To the best of our knowledge, this is the first study to calculate with more precision the lumbar apex using both PI and IP simultaneously in a relatively large sample of asymptomatic population. However, the study had some limitations. First, given that this is a single center research and the age of the selected population does not follow a normal distribution, which may result in selective bias, the obtained results may not necessarily be applicable to other regions and clinical contexts.
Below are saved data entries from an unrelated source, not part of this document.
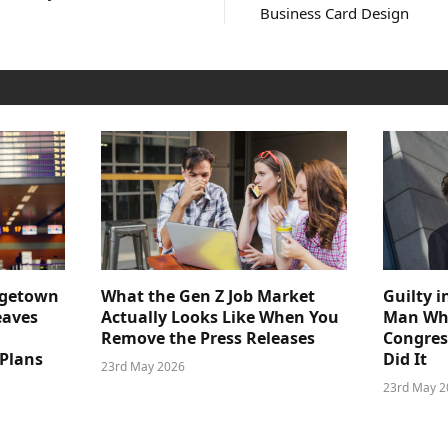
Business Card Design
dgetown
What the Gen Z Job Market
Guilty i
eaves
Actually Looks Like When You
Man Who
Remove the Press Releases
Congre
 Plans
Did It
23rd May 2026
23rd May 2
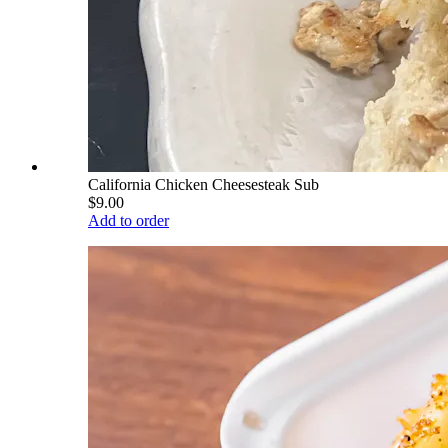
California Chicken Cheesesteak Sub
$9.00
Add to order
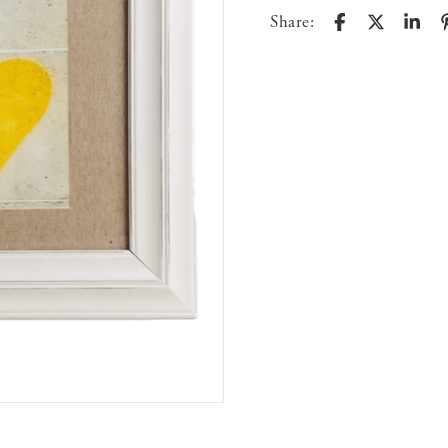
Share:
Therefore, multicenter studies should be conducted to confirm our conclusions. Second, subjects included in this study were predominantly young and middle-aged population. According to a previous study (22), the sagittal parameters matching age should be considered in degenerative lumbar fusion surgery. However, it has also been recommended that the goal of sagittal lumbar realignment should refer to the average of sagittal parameters in young adults because the elderly may suffer some loss of lordosis due to weak back muscles after correction surgery (8). Finally, unlike PI, IP is admittedly not completely constant and may have pathological variation before surgery. Therefore, to restore a more reasonable lumbar shape, surgeons should design IP according to its normal range.

Conclusion

This study has shown that the specific lumbar shape should be modulated by pelvic morphology and IP level. We established predictive formulae for ideal sagittal lumbar profile based on individual PI and IP, with the overarching goal of helping surgeons to better comprehend the regulatory mechanisms of the individual sagittal lumbar alignment, and design a precise and personalized corrective plan.